Дуновение смерти
Но Роберта ответила:
— Неважно. Его провожали только мать и я. Больше никого не было.
Мысли Брейда снова вернулись к вопросу, как она очутилась в лаборатории. Ведь, уходя вчера последним, он определенно запер дверь. Мог ли кто-нибудь побывать здесь после него и оставить дверь незапертой? Сыщик? У него же есть ключ! О господи, сыщики мерещатся ему под каждым столом, за каждой ретортой! А может быть, сюда заглядывал Грег Симпсон, напарник Ральфа по лаборатории? Ему бы и в голову не пришло запереть дверь.
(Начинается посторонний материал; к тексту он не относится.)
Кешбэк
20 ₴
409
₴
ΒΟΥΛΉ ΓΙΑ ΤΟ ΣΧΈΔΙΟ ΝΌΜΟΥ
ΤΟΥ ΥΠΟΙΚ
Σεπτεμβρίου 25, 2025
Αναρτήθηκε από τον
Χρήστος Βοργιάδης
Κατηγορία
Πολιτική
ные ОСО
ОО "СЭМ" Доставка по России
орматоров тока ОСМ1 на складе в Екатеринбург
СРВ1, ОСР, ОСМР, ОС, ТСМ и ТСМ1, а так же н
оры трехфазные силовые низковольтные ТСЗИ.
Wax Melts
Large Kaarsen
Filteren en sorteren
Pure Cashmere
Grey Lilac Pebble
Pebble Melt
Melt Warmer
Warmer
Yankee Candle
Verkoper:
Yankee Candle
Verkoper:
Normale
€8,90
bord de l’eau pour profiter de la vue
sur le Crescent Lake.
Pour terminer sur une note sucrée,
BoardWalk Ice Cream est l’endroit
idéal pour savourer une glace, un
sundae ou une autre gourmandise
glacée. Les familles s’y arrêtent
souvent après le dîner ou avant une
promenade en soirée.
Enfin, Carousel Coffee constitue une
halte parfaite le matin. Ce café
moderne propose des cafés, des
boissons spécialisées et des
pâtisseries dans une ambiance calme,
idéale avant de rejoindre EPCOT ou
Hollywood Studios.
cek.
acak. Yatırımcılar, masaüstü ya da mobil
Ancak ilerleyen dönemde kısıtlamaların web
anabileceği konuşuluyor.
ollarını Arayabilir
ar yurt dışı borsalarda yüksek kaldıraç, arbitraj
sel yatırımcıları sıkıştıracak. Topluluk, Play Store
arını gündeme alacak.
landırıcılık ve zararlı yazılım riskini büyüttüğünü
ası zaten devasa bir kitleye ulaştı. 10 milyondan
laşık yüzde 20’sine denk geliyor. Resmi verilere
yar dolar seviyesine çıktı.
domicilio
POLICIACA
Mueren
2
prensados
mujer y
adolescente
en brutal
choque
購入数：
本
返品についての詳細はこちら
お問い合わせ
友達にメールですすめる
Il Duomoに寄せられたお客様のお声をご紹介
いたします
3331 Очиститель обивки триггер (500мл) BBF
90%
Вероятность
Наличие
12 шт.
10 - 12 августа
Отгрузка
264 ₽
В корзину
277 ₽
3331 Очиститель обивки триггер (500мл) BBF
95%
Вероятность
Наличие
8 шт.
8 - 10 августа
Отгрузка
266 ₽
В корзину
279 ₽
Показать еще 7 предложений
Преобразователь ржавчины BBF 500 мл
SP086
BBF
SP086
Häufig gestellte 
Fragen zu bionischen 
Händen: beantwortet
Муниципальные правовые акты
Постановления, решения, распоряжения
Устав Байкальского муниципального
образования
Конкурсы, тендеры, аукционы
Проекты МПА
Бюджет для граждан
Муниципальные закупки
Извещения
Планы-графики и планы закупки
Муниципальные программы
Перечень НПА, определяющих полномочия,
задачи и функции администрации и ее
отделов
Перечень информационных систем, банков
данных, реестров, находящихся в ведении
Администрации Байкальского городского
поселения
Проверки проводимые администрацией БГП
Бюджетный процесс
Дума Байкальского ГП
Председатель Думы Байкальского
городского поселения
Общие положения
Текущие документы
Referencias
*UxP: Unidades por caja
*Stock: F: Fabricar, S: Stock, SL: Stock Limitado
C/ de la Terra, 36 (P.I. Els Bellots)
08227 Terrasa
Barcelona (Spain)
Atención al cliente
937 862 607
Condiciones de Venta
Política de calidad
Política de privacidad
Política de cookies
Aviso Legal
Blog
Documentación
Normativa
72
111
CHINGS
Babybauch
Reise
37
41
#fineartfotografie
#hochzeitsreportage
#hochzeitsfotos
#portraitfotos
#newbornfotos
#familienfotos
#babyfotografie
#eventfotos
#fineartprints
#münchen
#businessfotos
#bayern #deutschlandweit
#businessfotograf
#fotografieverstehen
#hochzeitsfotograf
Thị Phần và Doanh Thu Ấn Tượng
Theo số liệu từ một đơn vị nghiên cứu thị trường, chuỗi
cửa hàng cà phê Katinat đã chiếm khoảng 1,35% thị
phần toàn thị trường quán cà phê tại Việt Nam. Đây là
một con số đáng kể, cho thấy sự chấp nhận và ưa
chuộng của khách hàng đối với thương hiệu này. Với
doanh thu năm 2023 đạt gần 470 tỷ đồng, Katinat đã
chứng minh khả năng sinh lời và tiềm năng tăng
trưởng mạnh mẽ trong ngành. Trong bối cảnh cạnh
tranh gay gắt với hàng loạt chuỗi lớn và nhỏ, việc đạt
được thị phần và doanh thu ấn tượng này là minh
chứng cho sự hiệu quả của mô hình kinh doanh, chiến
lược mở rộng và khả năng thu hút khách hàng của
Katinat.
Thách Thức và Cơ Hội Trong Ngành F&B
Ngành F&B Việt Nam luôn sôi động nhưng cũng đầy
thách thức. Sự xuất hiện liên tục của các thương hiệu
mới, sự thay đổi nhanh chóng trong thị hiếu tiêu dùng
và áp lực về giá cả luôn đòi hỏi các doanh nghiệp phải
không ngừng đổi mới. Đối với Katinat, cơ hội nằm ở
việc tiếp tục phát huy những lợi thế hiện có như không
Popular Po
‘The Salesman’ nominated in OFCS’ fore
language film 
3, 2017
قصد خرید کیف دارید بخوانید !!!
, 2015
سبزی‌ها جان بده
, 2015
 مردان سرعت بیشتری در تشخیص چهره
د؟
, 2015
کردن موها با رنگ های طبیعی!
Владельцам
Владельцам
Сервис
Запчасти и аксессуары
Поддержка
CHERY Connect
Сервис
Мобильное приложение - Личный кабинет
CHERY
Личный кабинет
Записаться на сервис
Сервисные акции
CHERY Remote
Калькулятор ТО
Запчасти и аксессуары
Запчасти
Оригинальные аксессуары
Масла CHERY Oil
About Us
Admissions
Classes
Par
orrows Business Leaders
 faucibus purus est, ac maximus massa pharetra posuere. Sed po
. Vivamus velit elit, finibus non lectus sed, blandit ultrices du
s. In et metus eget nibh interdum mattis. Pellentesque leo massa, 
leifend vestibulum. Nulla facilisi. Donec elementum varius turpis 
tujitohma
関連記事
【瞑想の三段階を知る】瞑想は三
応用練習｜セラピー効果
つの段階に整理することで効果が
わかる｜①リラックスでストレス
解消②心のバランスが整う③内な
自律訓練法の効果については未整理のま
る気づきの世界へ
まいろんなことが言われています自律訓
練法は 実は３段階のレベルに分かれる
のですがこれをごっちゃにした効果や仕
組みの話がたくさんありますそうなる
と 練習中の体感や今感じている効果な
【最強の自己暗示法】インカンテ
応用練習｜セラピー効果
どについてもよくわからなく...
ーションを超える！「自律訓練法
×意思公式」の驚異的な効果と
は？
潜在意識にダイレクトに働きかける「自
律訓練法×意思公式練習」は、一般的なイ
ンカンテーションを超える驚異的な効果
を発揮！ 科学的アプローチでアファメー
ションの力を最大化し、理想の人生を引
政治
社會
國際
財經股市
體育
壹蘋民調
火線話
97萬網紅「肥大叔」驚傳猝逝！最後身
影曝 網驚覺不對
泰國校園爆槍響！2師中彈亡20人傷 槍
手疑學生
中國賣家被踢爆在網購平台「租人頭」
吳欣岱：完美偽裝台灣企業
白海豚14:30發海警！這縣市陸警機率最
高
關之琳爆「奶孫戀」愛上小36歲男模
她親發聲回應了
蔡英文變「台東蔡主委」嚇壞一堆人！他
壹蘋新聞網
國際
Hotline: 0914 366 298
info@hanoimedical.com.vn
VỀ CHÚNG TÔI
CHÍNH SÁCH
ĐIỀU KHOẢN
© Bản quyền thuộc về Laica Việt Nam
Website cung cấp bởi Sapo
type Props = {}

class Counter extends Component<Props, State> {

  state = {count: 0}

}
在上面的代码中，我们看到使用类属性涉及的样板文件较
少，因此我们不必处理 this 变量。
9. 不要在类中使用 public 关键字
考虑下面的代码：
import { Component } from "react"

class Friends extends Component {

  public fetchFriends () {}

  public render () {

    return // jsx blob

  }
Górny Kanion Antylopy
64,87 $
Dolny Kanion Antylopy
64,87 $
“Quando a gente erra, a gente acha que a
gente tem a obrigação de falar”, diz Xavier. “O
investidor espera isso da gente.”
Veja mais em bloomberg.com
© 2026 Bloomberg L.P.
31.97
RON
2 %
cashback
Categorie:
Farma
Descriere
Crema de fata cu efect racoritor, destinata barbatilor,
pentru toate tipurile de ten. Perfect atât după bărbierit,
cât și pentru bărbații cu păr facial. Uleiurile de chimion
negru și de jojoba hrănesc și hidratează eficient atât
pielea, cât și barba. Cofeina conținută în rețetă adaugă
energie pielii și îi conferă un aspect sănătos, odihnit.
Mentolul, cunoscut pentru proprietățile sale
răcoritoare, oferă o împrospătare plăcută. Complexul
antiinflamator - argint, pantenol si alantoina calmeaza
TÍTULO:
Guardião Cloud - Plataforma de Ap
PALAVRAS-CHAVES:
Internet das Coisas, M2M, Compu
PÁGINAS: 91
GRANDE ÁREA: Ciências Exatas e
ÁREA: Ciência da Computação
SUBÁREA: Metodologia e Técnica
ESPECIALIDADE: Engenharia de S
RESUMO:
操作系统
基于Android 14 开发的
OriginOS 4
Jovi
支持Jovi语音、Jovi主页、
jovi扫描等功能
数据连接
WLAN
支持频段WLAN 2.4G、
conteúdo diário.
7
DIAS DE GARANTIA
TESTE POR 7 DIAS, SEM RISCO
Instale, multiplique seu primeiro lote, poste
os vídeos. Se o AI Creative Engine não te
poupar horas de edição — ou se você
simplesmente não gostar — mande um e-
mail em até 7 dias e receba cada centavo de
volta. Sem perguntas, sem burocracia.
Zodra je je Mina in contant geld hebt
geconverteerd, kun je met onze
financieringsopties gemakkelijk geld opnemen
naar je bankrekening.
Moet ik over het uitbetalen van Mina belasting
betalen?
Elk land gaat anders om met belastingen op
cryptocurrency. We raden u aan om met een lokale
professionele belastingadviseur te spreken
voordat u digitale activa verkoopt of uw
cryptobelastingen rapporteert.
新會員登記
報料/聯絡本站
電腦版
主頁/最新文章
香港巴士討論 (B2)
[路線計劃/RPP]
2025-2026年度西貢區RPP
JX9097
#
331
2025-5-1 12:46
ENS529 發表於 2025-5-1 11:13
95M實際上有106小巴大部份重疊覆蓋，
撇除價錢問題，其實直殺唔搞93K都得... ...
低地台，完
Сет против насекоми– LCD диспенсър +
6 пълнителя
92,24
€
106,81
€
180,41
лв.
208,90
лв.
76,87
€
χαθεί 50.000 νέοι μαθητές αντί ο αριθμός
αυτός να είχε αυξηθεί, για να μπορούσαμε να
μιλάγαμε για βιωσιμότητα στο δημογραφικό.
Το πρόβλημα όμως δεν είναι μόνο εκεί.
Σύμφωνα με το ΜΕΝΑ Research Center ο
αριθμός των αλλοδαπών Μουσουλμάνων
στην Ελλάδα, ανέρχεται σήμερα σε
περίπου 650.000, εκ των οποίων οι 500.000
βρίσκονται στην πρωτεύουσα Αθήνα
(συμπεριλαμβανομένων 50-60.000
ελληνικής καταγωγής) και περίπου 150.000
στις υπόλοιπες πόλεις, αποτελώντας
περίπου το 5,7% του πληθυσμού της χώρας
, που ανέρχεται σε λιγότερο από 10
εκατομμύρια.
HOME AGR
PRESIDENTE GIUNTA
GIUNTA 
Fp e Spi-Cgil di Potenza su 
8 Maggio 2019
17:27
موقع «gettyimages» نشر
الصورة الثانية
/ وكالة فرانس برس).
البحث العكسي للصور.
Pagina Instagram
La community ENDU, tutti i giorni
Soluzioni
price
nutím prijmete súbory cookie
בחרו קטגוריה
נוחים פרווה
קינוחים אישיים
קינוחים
Роберта будто только сейчас услыхала, о чем он спросил ее, войдя. Она тихо сказала:
— У меня есть свой ключ от этой двери.
— Вот как? Откуда?
— Мне дал Ральф.
С минуту Брейд молчал. Он закрыл дверь и защелкнул замок. Затем опустился на стул у входа в лабораторию и устремил внимательный взгляд на Роберту, сидевшую на месте Ральфа за его рабочим столом. Солнце пробилось сквозь облака, и лучи его, проникая через не слишком чистые стекла (окна университетских лабораторий далеко не всегда можно назвать прозрачными), освещали руку Роберты, золотя волоски на ее коже.
«А не так уж она некрасива, как кажется с первого взгляда, — удивленно подумал Брейд. — Конечно, ни высокой, ни стройной ее не назовешь и стандартам Голливуда она не соответствует. Но у нее длинные ресницы, хорошая форма рта, а кожа рук приятного теплого цвета и шелковистая. Зачем обязательно предполагать, что Ральф вынужден был довольствоваться ею по каким-то сложным соображениям? Почему не допустить, что в основе их связи лежало простое взаимное влечение?»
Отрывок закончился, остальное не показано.